┌──
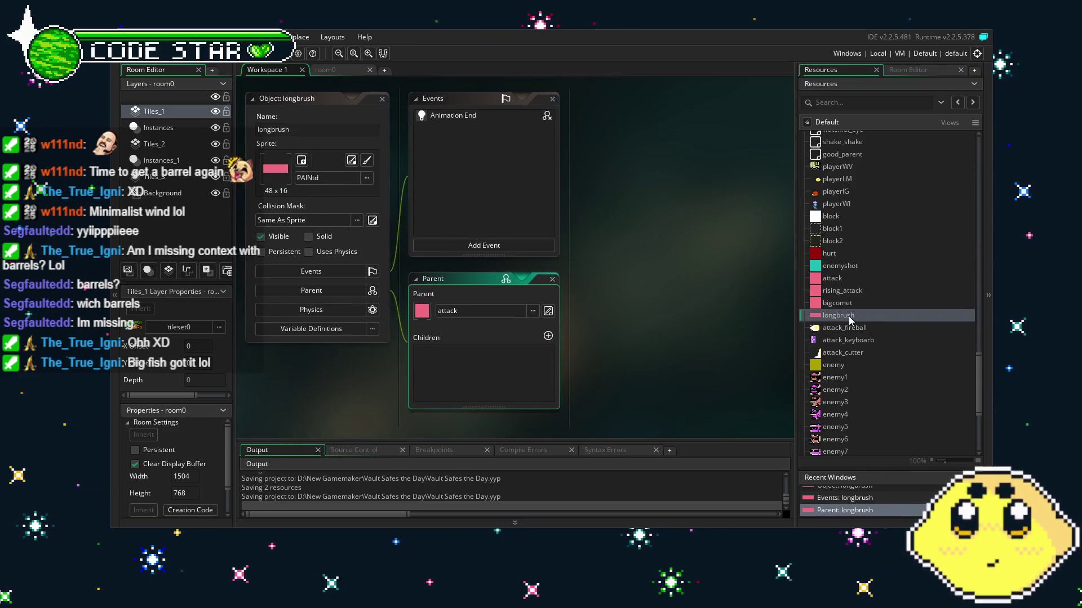
pyautogui.click(324, 179)
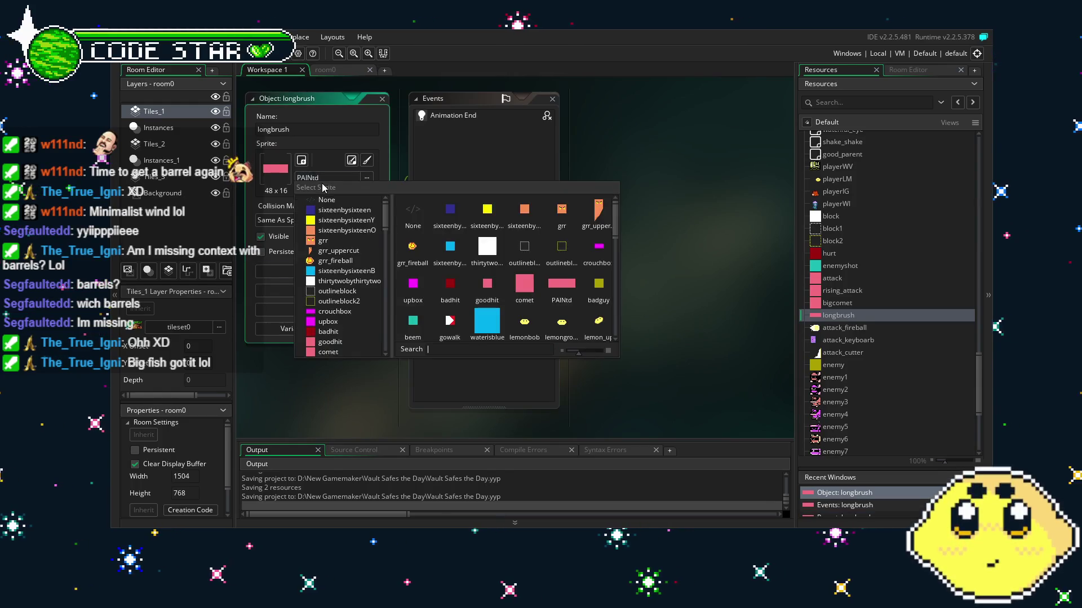
pyautogui.scroll(-10, 445, 248)
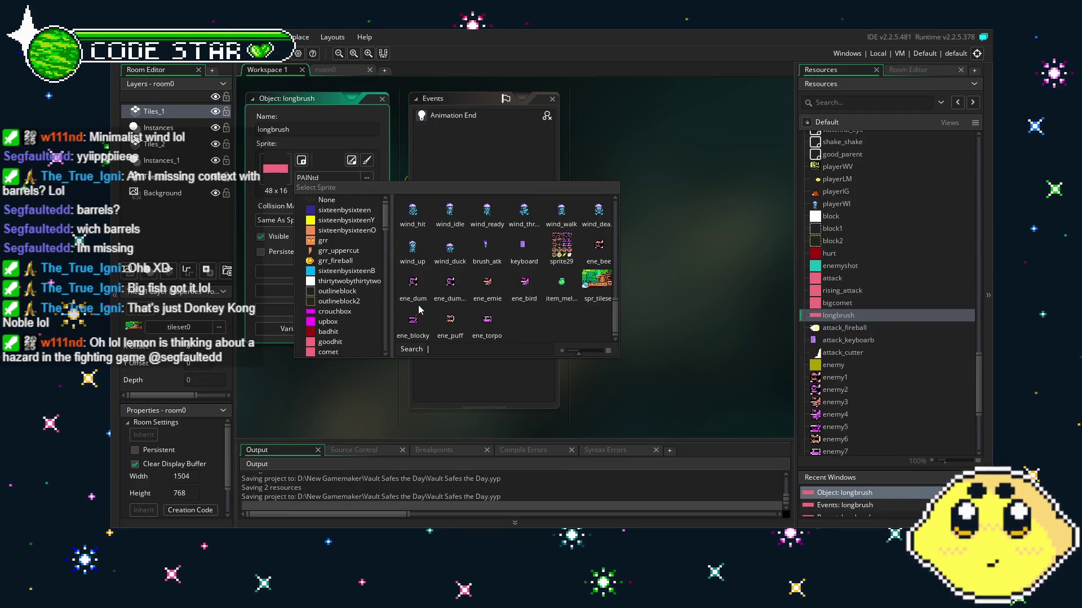
pyautogui.click(486, 253)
└──
- _EXERCISE OBJECTIVE_
Everything in the listing must be copied exactly except the pictures.

- _ANSWER FOR THIS EXERCISE_
pyautogui.click(324, 179)
pyautogui.scroll(-10, 445, 248)
pyautogui.click(486, 253)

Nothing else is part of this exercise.